Above: GBP/USD rises 0.45% on Tuesday, May 26, however the gains come against a backdrop of declines for much of May.
It is therefore little wonder analysts see little chance of a major recovery in the Pound in the current circumstances.
But, Petr Krpata, Chief EMEA FX and IR Strategist at ING says investors might have already factored in the Bank of England's actions, as the market is now pricing an interest rates below zero by November this year.
"With the prospects of negative rates fully on the market’s radar and in part priced in by the end of this year and for 2021, the next main hurdle for GBP should be the negative news-flow on the trade negotiations and likely no extension of the UK-EU transition period," says Krpata.
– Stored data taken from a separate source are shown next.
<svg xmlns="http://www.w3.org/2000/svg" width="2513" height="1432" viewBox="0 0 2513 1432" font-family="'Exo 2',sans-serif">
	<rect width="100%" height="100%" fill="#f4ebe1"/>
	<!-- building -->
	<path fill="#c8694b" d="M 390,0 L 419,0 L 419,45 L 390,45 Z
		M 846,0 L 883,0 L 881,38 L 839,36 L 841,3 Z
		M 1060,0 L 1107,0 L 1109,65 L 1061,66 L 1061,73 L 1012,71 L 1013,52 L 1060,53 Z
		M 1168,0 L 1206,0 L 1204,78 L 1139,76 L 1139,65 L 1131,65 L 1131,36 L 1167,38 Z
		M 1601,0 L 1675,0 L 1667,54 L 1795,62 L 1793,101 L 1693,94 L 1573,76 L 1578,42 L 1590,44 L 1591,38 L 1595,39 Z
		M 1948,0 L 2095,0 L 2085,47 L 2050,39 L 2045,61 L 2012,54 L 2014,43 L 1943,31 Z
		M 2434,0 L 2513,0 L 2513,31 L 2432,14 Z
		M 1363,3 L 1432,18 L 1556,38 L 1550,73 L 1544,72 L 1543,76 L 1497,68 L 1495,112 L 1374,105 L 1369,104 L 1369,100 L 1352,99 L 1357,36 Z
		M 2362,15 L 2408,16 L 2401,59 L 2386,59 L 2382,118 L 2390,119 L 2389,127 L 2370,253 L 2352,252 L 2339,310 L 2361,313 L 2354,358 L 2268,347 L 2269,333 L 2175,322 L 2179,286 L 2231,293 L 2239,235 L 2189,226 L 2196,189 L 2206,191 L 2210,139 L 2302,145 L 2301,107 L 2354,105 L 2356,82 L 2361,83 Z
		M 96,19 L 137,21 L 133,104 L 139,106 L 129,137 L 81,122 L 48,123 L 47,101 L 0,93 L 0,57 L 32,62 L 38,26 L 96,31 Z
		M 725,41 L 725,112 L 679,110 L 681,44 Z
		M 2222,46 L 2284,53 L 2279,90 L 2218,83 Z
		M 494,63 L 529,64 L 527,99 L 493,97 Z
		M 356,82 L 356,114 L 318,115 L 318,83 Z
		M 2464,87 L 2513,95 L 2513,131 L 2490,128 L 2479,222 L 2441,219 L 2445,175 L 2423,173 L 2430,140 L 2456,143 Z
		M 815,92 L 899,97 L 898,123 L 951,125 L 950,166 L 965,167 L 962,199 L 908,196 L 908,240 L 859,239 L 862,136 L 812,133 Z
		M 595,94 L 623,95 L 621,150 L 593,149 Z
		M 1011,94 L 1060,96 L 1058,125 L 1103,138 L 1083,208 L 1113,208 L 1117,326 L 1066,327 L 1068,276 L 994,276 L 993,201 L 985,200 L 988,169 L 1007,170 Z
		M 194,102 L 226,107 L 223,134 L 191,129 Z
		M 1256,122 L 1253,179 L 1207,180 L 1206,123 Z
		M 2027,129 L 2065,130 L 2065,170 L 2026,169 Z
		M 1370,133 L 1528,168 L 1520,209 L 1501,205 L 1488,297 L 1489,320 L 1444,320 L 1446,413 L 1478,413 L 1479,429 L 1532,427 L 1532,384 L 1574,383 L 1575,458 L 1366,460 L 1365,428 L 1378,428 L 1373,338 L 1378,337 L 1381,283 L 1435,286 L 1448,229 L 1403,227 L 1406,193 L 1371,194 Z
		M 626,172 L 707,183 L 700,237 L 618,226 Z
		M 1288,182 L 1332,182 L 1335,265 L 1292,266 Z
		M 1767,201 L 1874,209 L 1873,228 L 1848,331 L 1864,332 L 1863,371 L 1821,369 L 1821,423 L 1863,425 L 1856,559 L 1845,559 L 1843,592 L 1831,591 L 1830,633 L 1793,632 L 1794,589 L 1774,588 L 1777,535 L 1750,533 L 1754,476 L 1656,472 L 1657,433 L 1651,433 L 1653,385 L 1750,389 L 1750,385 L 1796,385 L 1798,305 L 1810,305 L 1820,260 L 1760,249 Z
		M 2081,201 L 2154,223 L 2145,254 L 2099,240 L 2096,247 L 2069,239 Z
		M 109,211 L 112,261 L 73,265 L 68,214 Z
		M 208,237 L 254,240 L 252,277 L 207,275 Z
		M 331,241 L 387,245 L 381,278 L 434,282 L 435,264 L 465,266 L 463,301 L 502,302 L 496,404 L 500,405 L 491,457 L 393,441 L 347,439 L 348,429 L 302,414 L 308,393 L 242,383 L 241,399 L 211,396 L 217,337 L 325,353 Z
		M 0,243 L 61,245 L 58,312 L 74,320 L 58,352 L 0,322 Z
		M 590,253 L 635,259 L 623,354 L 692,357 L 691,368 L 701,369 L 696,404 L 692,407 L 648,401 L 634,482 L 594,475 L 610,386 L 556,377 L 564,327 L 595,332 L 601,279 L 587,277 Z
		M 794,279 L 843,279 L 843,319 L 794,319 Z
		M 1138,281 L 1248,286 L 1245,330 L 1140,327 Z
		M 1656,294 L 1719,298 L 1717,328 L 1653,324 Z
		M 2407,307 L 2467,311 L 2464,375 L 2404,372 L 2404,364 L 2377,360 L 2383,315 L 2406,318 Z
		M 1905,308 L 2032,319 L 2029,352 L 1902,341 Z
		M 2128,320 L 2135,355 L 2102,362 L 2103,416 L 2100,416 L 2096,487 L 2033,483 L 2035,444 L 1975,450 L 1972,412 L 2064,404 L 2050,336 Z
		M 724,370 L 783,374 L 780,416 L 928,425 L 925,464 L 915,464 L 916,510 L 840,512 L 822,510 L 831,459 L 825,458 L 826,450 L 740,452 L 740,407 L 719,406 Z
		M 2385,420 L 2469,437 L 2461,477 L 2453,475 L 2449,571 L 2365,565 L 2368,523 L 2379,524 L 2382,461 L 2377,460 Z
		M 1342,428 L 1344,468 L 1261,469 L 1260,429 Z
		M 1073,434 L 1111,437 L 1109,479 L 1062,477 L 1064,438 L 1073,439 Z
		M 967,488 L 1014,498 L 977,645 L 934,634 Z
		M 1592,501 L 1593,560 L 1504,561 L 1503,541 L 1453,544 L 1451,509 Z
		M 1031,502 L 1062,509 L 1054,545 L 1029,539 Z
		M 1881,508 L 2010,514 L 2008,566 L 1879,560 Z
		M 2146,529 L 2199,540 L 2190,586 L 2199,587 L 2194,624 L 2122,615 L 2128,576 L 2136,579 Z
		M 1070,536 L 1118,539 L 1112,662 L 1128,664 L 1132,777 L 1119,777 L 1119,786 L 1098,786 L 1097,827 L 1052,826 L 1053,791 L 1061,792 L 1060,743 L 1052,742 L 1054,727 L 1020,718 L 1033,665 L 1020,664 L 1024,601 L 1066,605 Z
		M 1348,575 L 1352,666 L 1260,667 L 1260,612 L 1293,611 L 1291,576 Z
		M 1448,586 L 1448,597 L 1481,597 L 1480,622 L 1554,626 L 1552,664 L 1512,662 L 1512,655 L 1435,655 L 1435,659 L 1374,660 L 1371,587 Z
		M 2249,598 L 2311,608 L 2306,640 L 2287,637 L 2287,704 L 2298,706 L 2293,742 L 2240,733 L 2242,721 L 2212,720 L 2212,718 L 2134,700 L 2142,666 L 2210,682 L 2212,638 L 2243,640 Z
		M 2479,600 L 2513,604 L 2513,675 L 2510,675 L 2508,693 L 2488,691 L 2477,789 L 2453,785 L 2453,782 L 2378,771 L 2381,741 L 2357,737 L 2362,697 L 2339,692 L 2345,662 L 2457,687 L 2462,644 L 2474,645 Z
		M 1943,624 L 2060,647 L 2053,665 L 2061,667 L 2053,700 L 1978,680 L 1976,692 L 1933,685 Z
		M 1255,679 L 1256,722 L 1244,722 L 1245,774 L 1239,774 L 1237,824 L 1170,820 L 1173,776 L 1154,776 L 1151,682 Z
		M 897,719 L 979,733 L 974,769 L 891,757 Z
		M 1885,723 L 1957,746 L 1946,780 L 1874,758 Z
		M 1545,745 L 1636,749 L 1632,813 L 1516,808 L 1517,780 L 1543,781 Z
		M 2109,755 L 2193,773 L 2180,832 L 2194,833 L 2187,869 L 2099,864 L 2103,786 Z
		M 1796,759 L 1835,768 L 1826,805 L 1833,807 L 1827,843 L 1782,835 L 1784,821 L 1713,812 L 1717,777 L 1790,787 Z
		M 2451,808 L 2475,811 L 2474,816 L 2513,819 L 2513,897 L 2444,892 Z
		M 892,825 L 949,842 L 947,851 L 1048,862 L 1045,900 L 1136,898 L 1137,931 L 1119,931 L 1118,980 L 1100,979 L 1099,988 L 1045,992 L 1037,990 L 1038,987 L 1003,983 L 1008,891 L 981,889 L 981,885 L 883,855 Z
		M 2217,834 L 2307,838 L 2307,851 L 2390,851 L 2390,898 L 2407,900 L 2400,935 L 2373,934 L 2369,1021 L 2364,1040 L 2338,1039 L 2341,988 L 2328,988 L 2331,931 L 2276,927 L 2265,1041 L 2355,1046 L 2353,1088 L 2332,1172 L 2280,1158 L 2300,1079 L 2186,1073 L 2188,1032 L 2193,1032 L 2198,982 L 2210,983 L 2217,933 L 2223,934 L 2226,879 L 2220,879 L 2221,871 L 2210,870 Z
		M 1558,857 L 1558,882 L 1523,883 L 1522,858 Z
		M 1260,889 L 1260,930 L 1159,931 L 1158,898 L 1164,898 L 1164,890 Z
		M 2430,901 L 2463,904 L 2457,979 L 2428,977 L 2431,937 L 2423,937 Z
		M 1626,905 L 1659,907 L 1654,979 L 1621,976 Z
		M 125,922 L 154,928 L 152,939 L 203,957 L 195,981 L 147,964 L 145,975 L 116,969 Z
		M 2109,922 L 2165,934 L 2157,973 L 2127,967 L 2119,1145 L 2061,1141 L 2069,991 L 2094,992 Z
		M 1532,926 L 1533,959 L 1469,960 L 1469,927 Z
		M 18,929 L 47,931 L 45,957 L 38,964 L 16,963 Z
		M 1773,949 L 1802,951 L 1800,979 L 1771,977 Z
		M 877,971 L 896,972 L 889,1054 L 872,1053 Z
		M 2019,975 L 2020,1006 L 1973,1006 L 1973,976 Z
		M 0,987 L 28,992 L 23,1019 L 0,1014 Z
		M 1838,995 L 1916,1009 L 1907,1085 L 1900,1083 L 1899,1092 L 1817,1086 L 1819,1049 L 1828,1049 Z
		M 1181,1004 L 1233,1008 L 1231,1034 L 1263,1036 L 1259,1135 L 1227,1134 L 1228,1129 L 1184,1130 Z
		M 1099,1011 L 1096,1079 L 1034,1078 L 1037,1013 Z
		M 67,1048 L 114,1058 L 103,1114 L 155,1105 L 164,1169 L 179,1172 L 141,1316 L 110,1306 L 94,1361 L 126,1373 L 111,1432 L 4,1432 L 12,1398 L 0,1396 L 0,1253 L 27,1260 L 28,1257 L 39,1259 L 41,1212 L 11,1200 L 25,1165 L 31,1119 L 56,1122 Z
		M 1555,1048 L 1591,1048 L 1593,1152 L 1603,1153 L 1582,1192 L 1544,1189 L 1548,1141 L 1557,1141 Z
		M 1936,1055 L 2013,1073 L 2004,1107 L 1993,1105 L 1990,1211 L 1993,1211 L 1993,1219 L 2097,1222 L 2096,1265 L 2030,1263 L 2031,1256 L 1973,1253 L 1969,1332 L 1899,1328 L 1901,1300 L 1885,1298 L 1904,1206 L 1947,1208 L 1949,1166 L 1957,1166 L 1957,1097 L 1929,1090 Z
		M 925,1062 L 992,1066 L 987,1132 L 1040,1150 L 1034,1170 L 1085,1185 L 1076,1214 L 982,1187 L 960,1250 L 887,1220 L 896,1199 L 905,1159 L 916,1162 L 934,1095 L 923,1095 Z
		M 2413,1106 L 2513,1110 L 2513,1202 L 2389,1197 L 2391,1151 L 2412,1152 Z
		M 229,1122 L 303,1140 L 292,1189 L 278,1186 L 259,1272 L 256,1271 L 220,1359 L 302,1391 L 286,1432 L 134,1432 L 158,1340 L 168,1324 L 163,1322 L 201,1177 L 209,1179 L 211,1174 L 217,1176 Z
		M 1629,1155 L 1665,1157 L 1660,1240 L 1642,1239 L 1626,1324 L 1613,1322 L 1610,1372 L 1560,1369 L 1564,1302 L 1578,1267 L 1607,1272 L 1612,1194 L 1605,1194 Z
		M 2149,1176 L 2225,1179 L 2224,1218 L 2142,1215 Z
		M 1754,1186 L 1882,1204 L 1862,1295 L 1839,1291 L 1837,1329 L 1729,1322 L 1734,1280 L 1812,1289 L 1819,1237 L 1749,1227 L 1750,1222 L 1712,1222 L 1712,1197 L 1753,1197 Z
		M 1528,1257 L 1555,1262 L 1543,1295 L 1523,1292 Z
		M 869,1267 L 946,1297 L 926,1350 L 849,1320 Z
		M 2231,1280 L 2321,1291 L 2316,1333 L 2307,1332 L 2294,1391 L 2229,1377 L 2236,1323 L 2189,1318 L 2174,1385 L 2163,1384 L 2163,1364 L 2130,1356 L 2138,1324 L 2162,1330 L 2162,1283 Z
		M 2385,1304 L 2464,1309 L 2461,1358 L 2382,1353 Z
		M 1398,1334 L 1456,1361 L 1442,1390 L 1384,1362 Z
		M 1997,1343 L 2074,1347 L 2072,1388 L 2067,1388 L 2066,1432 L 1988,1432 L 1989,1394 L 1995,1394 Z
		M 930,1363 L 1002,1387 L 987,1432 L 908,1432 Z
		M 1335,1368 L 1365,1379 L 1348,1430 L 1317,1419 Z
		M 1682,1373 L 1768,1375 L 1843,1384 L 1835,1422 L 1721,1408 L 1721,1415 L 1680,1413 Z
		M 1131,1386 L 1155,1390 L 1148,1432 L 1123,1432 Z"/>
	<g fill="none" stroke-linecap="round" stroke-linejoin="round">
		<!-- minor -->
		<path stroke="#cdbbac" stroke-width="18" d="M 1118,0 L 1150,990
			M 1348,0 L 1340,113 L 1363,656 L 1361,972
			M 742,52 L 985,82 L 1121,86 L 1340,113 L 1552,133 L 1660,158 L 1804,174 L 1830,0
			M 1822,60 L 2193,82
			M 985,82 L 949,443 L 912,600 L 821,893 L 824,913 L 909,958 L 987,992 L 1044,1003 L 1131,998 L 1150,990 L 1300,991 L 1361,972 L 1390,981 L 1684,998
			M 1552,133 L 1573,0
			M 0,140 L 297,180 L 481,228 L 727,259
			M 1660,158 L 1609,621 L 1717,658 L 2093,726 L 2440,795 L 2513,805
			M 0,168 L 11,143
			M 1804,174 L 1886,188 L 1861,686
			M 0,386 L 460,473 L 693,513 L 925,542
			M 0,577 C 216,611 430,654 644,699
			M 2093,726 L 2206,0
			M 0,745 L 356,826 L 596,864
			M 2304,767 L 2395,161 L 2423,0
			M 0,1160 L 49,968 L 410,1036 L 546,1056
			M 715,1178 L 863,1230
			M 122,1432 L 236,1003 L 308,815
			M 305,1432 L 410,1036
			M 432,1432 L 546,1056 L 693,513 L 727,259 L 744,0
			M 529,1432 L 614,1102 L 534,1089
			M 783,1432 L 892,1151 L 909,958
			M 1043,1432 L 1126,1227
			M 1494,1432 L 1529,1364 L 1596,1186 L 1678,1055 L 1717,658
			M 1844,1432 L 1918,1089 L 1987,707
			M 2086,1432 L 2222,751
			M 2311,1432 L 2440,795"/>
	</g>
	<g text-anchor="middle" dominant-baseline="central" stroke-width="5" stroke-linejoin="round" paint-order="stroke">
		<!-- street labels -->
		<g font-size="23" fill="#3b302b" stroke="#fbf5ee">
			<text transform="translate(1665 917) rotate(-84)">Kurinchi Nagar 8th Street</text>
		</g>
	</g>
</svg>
Following the latest round of trade negotiation talks, the UK's chief negotiator David Frost said the EU were making "novel and unbalanced proposals on the so-called level playing field," adding that the list of demands were without precedent in previous EU trade deals. This combined with the EU Chief Negotiator's dour assessment on the state of negotiations have lead markets to raise expectations for a potential failure in talks.
A final round of negotiations are due in early June ahead of a mid-month European Council meeting where EU leaders will discuss and assess the progress made. The UK has until the end of June to request an extension to talks and the transition period, but as of yet there is no indication the UK would consider such a request.
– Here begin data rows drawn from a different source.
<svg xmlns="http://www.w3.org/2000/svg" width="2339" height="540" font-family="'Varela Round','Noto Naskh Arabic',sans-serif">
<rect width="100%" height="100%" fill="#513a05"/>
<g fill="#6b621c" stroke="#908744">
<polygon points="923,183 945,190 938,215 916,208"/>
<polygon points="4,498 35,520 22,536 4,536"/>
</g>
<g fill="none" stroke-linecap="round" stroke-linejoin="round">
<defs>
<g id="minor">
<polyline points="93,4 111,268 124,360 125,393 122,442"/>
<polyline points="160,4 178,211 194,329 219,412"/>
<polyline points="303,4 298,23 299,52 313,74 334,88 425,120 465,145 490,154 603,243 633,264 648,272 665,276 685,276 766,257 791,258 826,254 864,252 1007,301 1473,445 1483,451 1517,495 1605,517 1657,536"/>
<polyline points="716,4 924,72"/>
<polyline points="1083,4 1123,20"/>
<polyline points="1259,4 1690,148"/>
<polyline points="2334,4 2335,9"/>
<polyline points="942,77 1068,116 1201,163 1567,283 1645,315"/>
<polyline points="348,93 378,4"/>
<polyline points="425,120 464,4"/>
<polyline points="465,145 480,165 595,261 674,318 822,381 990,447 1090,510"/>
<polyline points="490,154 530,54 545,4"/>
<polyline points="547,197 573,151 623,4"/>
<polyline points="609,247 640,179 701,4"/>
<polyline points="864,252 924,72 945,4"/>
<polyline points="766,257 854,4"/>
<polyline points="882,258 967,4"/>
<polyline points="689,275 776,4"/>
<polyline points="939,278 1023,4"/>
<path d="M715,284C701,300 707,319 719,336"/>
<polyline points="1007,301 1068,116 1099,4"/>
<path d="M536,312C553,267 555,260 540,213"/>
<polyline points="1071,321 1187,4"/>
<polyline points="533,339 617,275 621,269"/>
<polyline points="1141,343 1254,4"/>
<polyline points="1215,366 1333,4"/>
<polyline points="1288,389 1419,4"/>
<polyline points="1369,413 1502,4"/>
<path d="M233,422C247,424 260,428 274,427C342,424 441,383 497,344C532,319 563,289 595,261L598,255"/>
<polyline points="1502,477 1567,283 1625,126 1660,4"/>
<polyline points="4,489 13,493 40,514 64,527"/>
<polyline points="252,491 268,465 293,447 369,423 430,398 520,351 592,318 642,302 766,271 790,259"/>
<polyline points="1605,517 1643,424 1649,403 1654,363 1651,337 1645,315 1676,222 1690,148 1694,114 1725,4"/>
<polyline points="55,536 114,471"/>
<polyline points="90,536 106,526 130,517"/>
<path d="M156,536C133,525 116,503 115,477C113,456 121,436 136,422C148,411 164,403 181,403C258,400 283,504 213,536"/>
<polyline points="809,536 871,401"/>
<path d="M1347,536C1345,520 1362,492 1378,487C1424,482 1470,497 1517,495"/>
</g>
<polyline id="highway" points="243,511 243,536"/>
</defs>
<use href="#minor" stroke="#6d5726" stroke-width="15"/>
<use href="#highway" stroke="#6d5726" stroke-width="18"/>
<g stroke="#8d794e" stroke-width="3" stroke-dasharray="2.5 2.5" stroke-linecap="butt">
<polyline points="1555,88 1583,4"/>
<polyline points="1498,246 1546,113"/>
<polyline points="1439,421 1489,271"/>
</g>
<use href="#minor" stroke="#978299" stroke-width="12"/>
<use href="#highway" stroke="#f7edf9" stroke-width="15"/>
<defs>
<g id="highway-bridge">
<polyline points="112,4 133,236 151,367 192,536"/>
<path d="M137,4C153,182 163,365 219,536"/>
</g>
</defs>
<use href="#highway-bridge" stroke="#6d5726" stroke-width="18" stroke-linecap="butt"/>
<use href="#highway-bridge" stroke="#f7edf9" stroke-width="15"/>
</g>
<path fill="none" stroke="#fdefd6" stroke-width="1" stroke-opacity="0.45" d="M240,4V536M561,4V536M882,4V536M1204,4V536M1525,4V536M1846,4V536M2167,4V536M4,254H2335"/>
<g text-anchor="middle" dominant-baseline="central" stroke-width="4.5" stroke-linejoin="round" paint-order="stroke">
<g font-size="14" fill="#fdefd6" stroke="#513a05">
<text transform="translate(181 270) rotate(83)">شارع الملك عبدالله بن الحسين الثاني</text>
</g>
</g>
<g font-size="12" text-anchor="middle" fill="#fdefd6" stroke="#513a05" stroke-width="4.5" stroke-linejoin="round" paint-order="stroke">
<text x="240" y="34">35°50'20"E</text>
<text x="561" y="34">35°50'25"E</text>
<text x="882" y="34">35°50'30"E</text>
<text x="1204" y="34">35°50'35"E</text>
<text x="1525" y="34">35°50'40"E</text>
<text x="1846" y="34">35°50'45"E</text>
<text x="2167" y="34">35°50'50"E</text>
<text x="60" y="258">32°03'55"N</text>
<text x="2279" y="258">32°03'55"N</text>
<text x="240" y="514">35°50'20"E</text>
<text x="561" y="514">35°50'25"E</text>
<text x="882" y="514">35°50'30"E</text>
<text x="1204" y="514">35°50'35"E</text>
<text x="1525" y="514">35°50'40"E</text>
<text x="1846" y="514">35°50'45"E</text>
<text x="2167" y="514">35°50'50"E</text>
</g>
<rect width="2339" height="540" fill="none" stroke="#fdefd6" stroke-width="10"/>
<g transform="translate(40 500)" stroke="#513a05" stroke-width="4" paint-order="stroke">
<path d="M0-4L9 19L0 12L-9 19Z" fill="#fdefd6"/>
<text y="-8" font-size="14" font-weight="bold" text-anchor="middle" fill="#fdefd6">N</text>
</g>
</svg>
Therefore, a series of important deadlines will emerge in June for Sterling. While it is too soon to completely write off the chances of a deal being struck, and it is therefore arguably too soon to press the sell button on the Pound, we would imagine that any upside potential will be severely curtailed.
Should negotiators strike a deal at some point in June then the Pound should rally, however any failure to reach a deal would likely result in more meaningful weakness.
"This should send EUR/GBP to 0.91 in June," says Krpata. A EUR/GBP exchange rate of 0.91 gives a Pound-to-Euro exchange rate of 1.0990.